=== EXTRAIT À LIRE ===

C’est sans importance de passer (ou pas) l’examen, c’est égal, et cela vous le vérifiez toujours. L’Appareil, Lui, s’en fout. S’il existe un professeur intéressé par les choses qu’il traite, c’est une exception. Ce qui est important, c’est que vous ayez un programme, un projet, un plan dont la date est fixée. Ils veulent vous faire croire que vous vous préparez à acquérir une formation qui vous permettra dûment de vous intégrer dans cet ordre-là. En attente d’un futur et, en effet, arrive la fin des études et l’examen ; bref, le système par lequel vous vous placez ; d’autres restent sans place mais ce n’est pas important car le chômage fait aussi partie du travail, c’est une partie de l’institution, de telle sorte que le chômeur continue à aspirer à une place où se caser ; il n’a même pas l’idée de jouir de sa condition de déplacé. Ainsi sont-ils tous préparés comme ça.

Et puis viennent d’autres futurs : il semble que vous devez vous marier, personne et pas même Dieu ne sait pourquoi, mais c’est là, dans le futur, c’est une condition, il arrive un moment où il faut vous marier, et peu importe que vous ne croyiez ni en ceci ni en cela, et qu’il vous semble que le mariage n’est qu’une cérémonie, peu importe, c’est pareil. Ce qui est important c’est qu’il s’agit d’une chose de plus à faire, et que cela se trouve dans le futur. Ensuite il faut se préoccuper de quelques enfants et alors penser aux déménagements et à un changemet de travail, toutes choses qui divertissent beaucoup. Et ensuite encore, penser aux plans de retraite que la banque vous suggère pour vous assurer une tranquille dernière partie du chemin, et pouvoir ainsi jouir de futurs successifs qui cachent en même temps qu’ils dévoilent la vraie condition du futur : cette mort véritable dont je suis en train de parler.

Le monde développé aspire à ce que les populations deviennent des masses d’individus. Chaque individu intégralement réactionnaire, autrement dit : en conformité avec l’État et le Capital qui le régissent. Du moins, en haut, souhaite-t-On que chacun soit nécessairement réactionnaire, c’est-à-dire ayant peur de son futur, préparant son futur. Par malheur et de manière fondée, On espère qu’au moins la partie supérieure de chacun, celle qui est visible, ait cette condition. Grâce à cela, les votes des majorités seront toujours réactionnaires et conformistes. Ils le mettent en pratique encore et encore ; Ils sont sûrs que le procédé apportera ce qu’Ils en attendaient. Et ça fonctionne comme ça, c’est comme ça qu’Ils modèlent ces « masses » ; quand ce n’est pas directement à travers les institutions d’éducation, c’est par les autres moyens culturels, la télévision en tête. Ainsi arrive-t-On à ce que rien ne se passe, et que cette paix se fasse, s’effectue et se perpétue. Cette paix qui consiste en l’immobilité, l’immobilité masquée par un mouvement accéléré. Ils bougent mais ils sont immobiles, c’est comme la flèche de Zénon : justement elle réussit à ne jamais partir, en bougeant constamment et en trébuchant contre l’impossibilité du mouvement.

=== LISTE ===

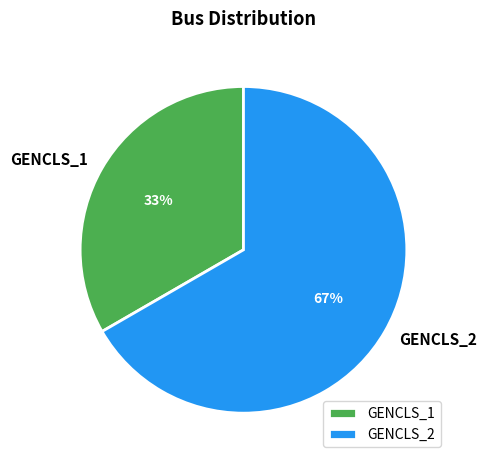

To the nearest percent, what is the combined percentage of GENCLS_1 and GENCLS_2?

100%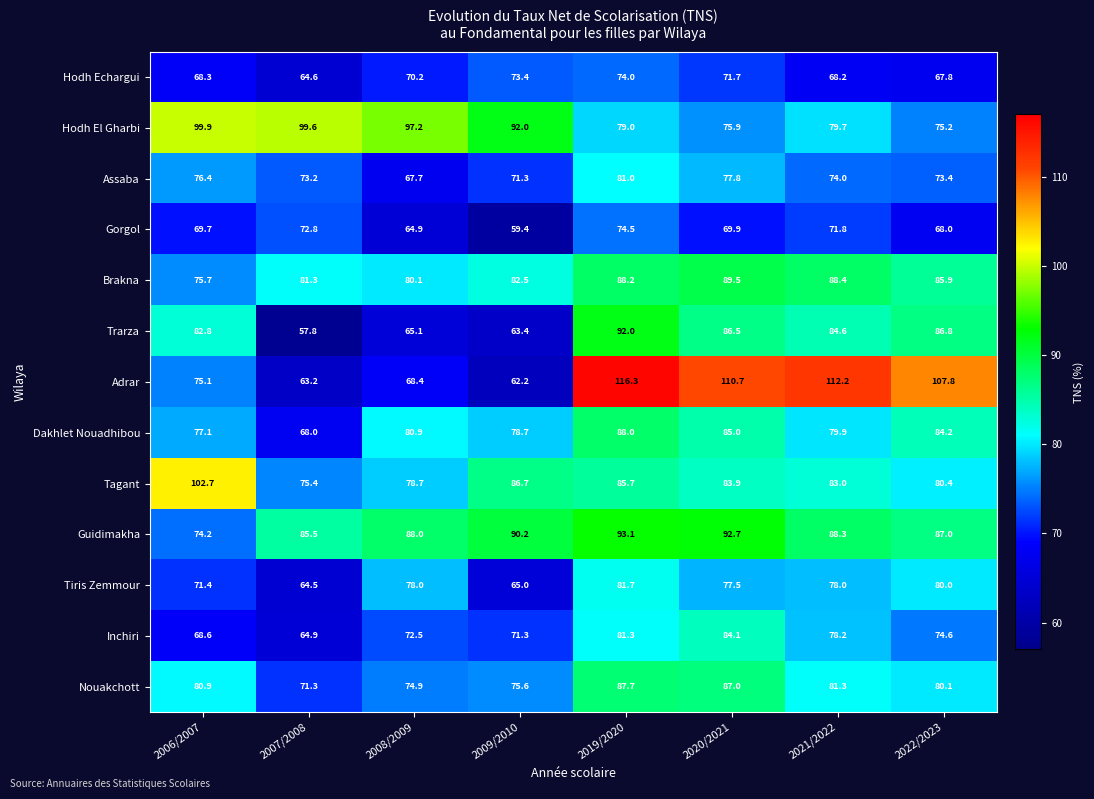

Between 2007/2008 and 2019/2020, which series saw the biggest shift?

Adrar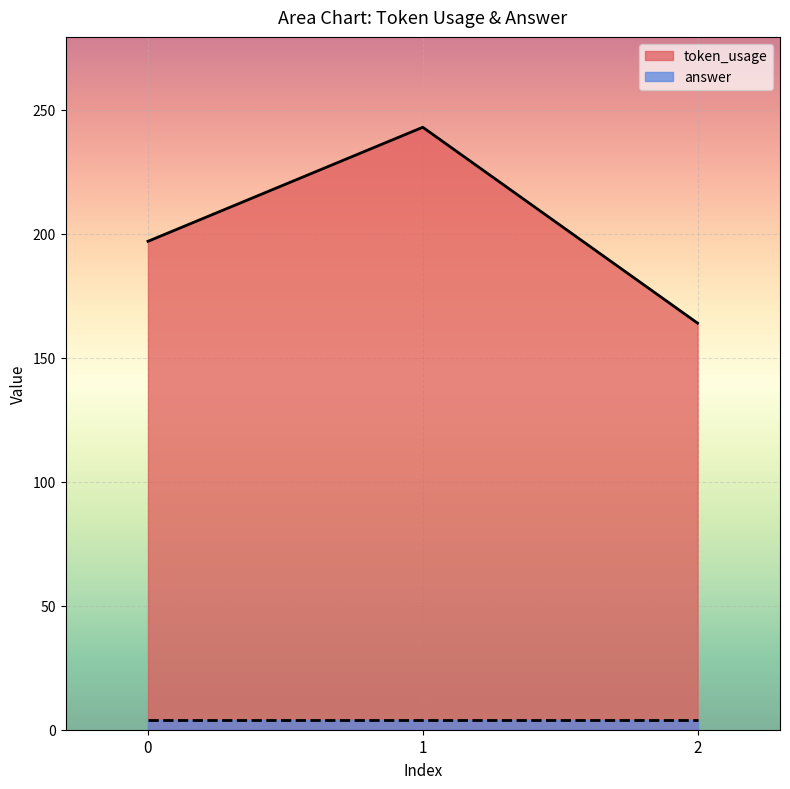

What is the difference between the maximum and minimum values?

79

===

- CONSIGNE 1
Selon l'extrait à lire, quel moyen culturel vient en tête pour modeler les « masses » en dehors des institutions d'éducation ?
- CONSIGNE 2
Reproduisez fidèlement un passage de l'extrait à lire : commencez aux mots « C’est sans importance » et arrêtez-vous après « préparés comme ça. ».

- RÉSULTAT 1
La télévision.

- RÉSULTAT 2
C’est sans importance de passer (ou pas) l’examen, c’est égal, et cela vous le vérifiez toujours. L’Appareil, Lui, s’en fout. S’il existe un professeur intéressé par les choses qu’il traite, c’est une exception. Ce qui est important, c’est que vous ayez un programme, un projet, un plan dont la date est fixée. Ils veulent vous faire croire que vous vous préparez à acquérir une formation qui vous permettra dûment de vous intégrer dans cet ordre-là. En attente d’un futur et, en effet, arrive la fin des études et l’examen ; bref, le système par lequel vous vous placez ; d’autres restent sans place mais ce n’est pas important car le chômage fait aussi partie du travail, c’est une partie de l’institution, de telle sorte que le chômeur continue à aspirer à une place où se caser ; il n’a même pas l’idée de jouir de sa condition de déplacé. Ainsi sont-ils tous préparés comme ça.